§ **Brief A**
From the text on Leonardo's paintings below, list every painting the text identifies by title or sitter.
§ **Brief B**
Answer these questions using the text on Leonardo's paintings below:
(i) What ingredient was traditionally used in Italy to make paint?
(ii) By what year was The Last Supper already damaged?
(iii) When did police find The Madonna of the Yarnwinder again?

-- Text block follows --

Leonardo’s paintings

Leonardo was able to work as an independent painter in Florence from at least 1472, but he also continued to paint for Verrocchio and he was still living in Verrocchio’s house in 1476. Two years later, Leonardo was asked to paint a religious picture for the Palazzo della Signoria in Florence. We do not know why, but it is believed that he did not complete this painting, although he was given some money for it. All through his life, Leonardo failed to finish paintings.

Leonardo never wanted just to copy what had been done in the past. For example, he tried new methods and new ways of using paint in his paintings. It was traditional in Italy to make paints with egg - this is called tempera in Italian. These paints dried very quickly, which meant that you could not make changes easily. But Leonardo, like other Italian artists, was interested in learning how to make paint with oil instead of egg. This method had been invented by artists in Northern Europe and was coming into fashion in Italy in the 1470s. It made paintings much brighter because of the way light and colour shone through the oil. Painters could build very thin coats of one or more colours to add to the effects. The oil paint also dried more slowly, which meant that you could spend a longer time working on getting a painting as you wanted it. In his portrait of Ginevra de’ Benci, Leonardo used a mix of oil and egg, so he was learning how to use this new way of painting.

This picture, like all Leonardo’s paintings that can be moved, was painted onto a wooden board. But the last paintings in this chapter - The Last Supper and The Battle of Anghiari - were painted onto walls. Artists used a different method for this kind of painting. It was important that the paint stuck to the wall, almost becoming part of the wall - this is called fresco in Italian. So you had to paint while the surface of the wall was slightly wet and this meant that you painted the picture a little at a time, day by day. But when the surface was dry, some artists then painted on top of what they had already painted, adding details or changing things.

Leonardo was one of these painters. But this paint did not stick to the wall in the same way as the paint on a wet surface, so these additions could disappear as time passed. This may be why The Last Supper is in such bad condition and lots of details have disappeared. Although it was painted in the middle of the 1490s, it was already damaged by 1517.

The Madonna of the Yarnwinder is a painting that many people think is by Leonardo. It shows the Virgin Mary with baby Jesus holding a stick onto which wool is placed. It was stolen from a Scottish castle in 2003, where it had been for over 200 years. It was found again by police in October 2007. The painting was valued at $65 million. This high value is because people think Leonardo is a great painter, and also because there are very few paintings by him.

Leonardo the Painter

‘You can see all sides of a sculpture, but painting has to give you the idea of something round when really you are looking at a flat surface.’

Leonardo thought that a painter could tell a story more easily and immediately than a writer by showing exactly how things looked. He also compared painting with sculpture:

I myself have worked as much on sculpture as painting. Sculpture needs light and shadow to look good but a painting has its own light and shadow. Painting also uses and shows colour and distance in ways that sculpture cannot. You can see all sides of a sculpture, but painting has to give you the idea of something round when really you are looking at a flat surface.

-- Text block concluded --
-- Information supplied follows --

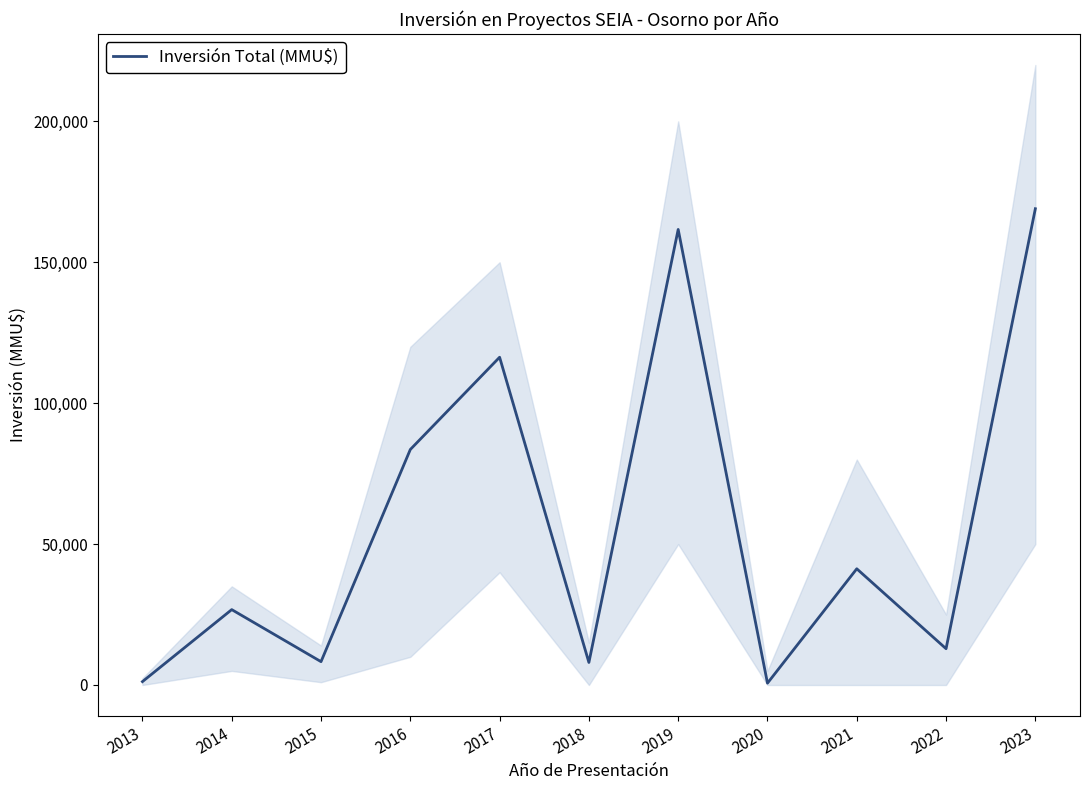

The chart shows a value of 169000 at 2023. True or false?

True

-- Information supplied concluded --

§ **Exercise result A**
The portrait of Ginevra de’ Benci
The Last Supper
The Battle of Anghiari
The Madonna of the Yarnwinder

§ **Exercise result B**
(i) Egg
(ii) 1517
(iii) October 2007